During his Supreme Court confirmation hearing on Thursday, Judge Brett Kavanaugh referred to some forms of birth control as “abortion-inducing drugs.” The phrase is a characterization that some anti-abortion religious groups use, but it is not supported by scientific evidence.
Judge Kavanaugh used the phrase while answering questions by Senator Ted Cruz, Republican of Texas, about a 2015 dissent he wrote in a case brought by a Catholic organization over a requirement in the federal health care law that employers include contraception coverage in employee health plans. The group, Priests for Life, argued that the provision violated the Religious Freedom Restoration Act, despite an exception allowing employers with religious objections to arrange for a separate insurance company to provide contraceptive coverage.
“They said filling out the form would make them complicit in the provision of the abortion-inducing drugs that they were, as a religious matter, objecting to,” Judge Kavanaugh testified, describing the group’s position.
It was not clear exactly which methods Judge Kavanaugh was referring to when he used the phrase “abortion-inducing drugs.”
Most common types of contraception — birth control pills, condoms, hormonal intrauterine devices and implants — prevent conception by keeping eggs from becoming fertilized.
The description “abortion-inducing” is most often used by anti-abortion religious groups to characterize methods they believe can prevent a fertilized egg from implanting in the uterus. These groups typically say that such methods are morning-after pills and copper intrauterine devices.
There are two main reasons this belief does not comport with scientific evidence. First, the medical definition of pregnancy is that it begins after a fertilized egg is implanted in the uterus, not before. That is because many, probably most, fertilized eggs naturally fail to implant in the uterus on their own.
Second, a growing body of research strongly indicates that morning-after pills, such as Plan B and Ella, do not prevent implantation. Instead, the pills, if taken up to five days after unprotected sex, work to stop fertilization from occurring. They do this by delaying ovulation, the release of eggs from the ovaries that occurs before eggs are fertilized, or by thickening cervical mucus so that sperm have trouble swimming and reaching the egg to fertilize it.
A New York Times investigation of the science behind morning-after pills in 2012 prompted the National Institutes of Health website to delete passages suggesting emergency contraceptive pills could disrupt implantation. A spokeswoman for the Food and Drug Administration said at the time that “emerging data” suggested that morning-after pills do not inhibit implantation.

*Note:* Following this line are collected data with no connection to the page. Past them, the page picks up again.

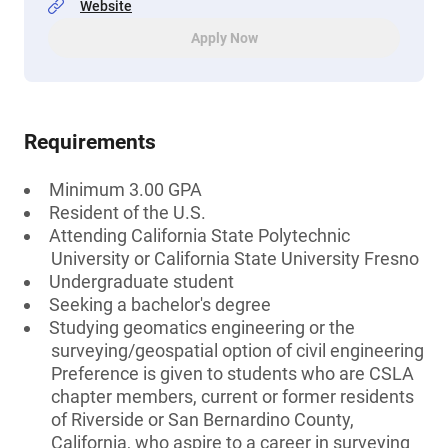
Website
Apply Now
Requirements
Minimum 3.00 GPA
Resident of the U.S.
Attending California State Polytechnic
University or California State University Fresno
Undergraduate student
Seeking a bachelor's degree
Studying geomatics engineering or the
surveying/geospatial option of civil engineering
Preference is given to students who are CSLA
chapter members, current or former residents
of Riverside or San Bernardino County,
California, who aspire to a career in surveying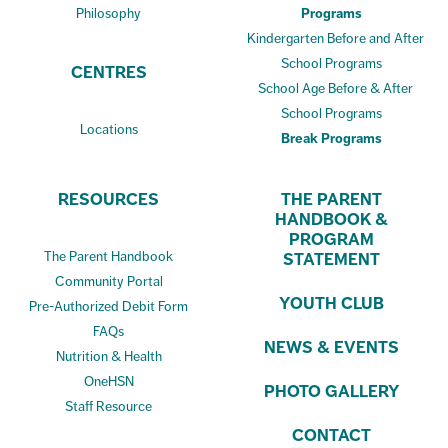
Philosophy
Programs
Kindergarten Before and After
School Programs
CENTRES
School Age Before & After
School Programs
Locations
Break Programs
RESOURCES
THE PARENT
HANDBOOK &
PROGRAM
The Parent Handbook
STATEMENT
Community Portal
YOUTH CLUB
Pre-Authorized Debit Form
FAQs
NEWS & EVENTS
Nutrition & Health
OneHSN
PHOTO GALLERY
Staff Resource
CONTACT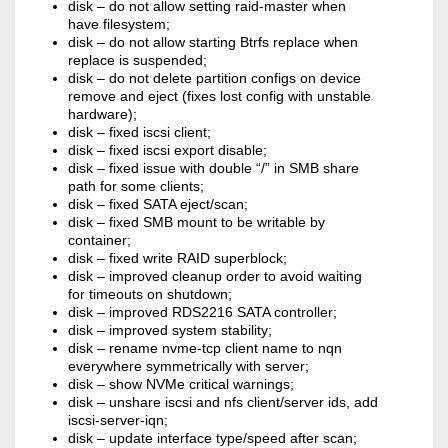
disk – do not allow setting raid-master when
have filesystem;
disk – do not allow starting Btrfs replace when
replace is suspended;
disk – do not delete partition configs on device
remove and eject (fixes lost config with unstable
hardware);
disk – fixed iscsi client;
disk – fixed iscsi export disable;
disk – fixed issue with double “/” in SMB share
path for some clients;
disk – fixed SATA eject/scan;
disk – fixed SMB mount to be writable by
container;
disk – fixed write RAID superblock;
disk – improved cleanup order to avoid waiting
for timeouts on shutdown;
disk – improved RDS2216 SATA controller;
disk – improved system stability;
disk – rename nvme-tcp client name to nqn
everywhere symmetrically with server;
disk – show NVMe critical warnings;
disk – unshare iscsi and nfs client/server ids, add
iscsi-server-iqn;
disk – update interface type/speed after scan;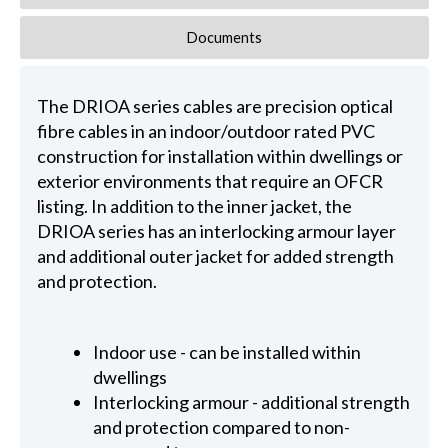
Documents
The DRIOA series cables are precision optical
fibre cables in an indoor/outdoor rated PVC
construction for installation within dwellings or
exterior environments that require an OFCR
listing. In addition to the inner jacket, the
DRIOA series has an interlocking armour layer
and additional outer jacket for added strength
and protection.
Indoor use - can be installed within
dwellings
Interlocking armour - additional strength
and protection compared to non-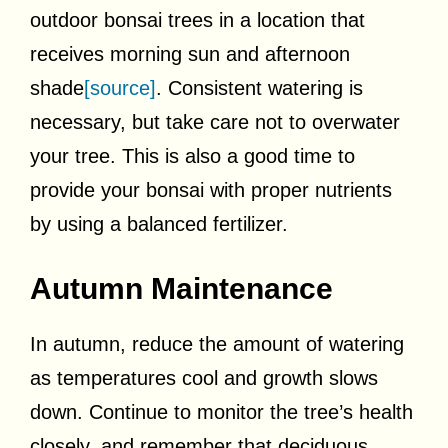
outdoor bonsai trees in a location that
receives morning sun and afternoon
shade
[source]
. Consistent watering is
necessary, but take care not to overwater
your tree. This is also a good time to
provide your bonsai with proper nutrients
by using a balanced fertilizer.
Autumn Maintenance
In autumn, reduce the amount of watering
as temperatures cool and growth slows
down. Continue to monitor the tree’s health
closely, and remember that deciduous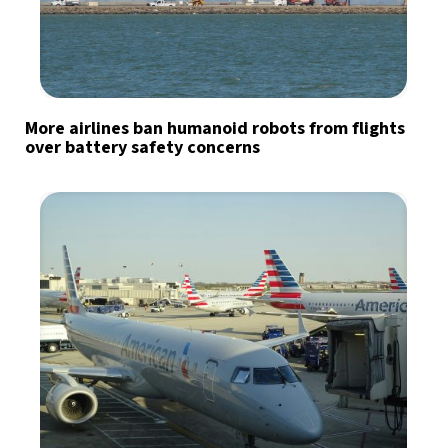
More airlines ban humanoid robots from flights
over battery safety concerns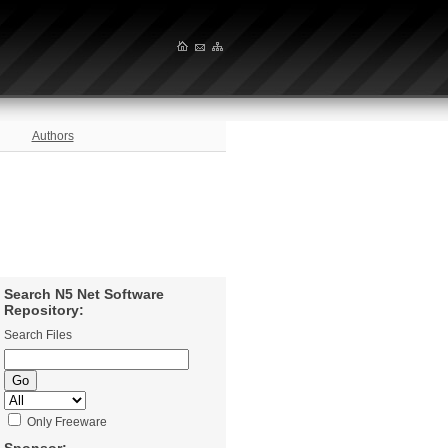
Authors
Search N5 Net Software
Repository:
Search Files
Only Freeware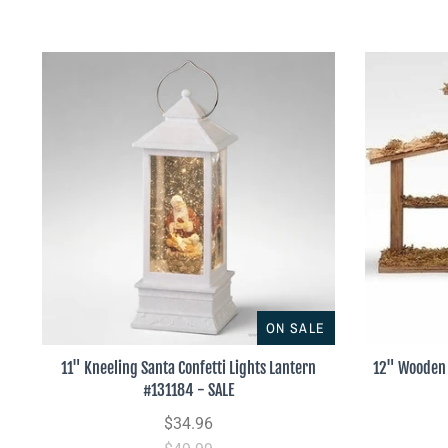
ON SALE
11" Kneeling Santa Confetti Lights Lantern
12" Wooden 
#131184 - SALE
$34.96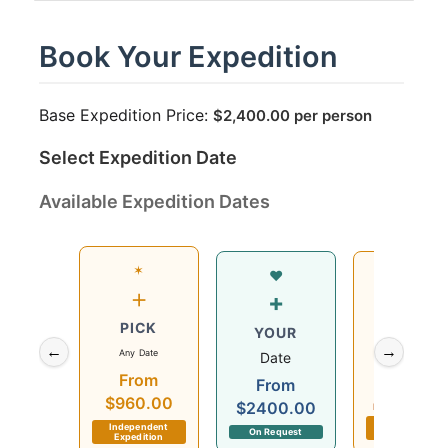
Book Your Expedition
Base Expedition Price:
$
2,400.00
per person
Select Expedition Date
Available Expedition Dates
✶
Wed
♥
+
12
+
PICK
Aug
YOUR
←
→
Any Date
2026
Date
From
$960.00
From
$960.00
$2400.00
Departs in 7 day
Independent
Independent
On Request
Expedition
Expedition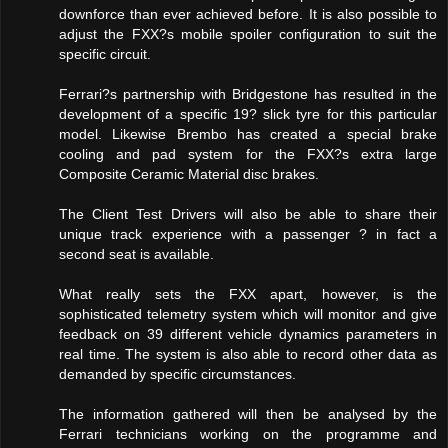
downforce than ever achieved before. It is also possible to
adjust the FXX?s mobile spoiler configuration to suit the
specific circuit.
Ferrari?s partnership with Bridgestone has resulted in the
development of a specific 19? slick tyre for this particular
model. Likewise Brembo has created a special brake
cooling and pad system for the FXX?s extra large
Composite Ceramic Material disc brakes.
The Client Test Drivers will also be able to share their
unique track experience with a passenger ? in fact a
second seat is available.
What really sets the FXX apart, however, is the
sophisticated telemetry system which will monitor and give
feedback on 39 different vehicle dynamics parameters in
real time. The system is also able to record other data as
demanded by specific circumstances.
The information gathered will then be analysed by the
Ferrari technicians working on the programme and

The other method of emergency contraception, the copper IUD, does appear to be able to block implantation of a fertilized egg, scientists say. (It is different from the more popular hormonal IUDs, such as the common brand Mirena, which are extremely effective at preventing fertilization in the first place and have no effect on implantation.)
The copper IUD is also highly effective at preventing fertilization and, unlike hormonal IUDs, can do so even if inserted within five days after unprotected sex. In the small number of cases where the copper IUD does not prevent fertilization, scientists say it might be able to disrupt the process by which the fertilized egg would implant in the uterus.
Because it has to be inserted by a health provider within a few days after unprotected sex, however, the copper IUD is a much less common method of emergency contraception than morning-after pills.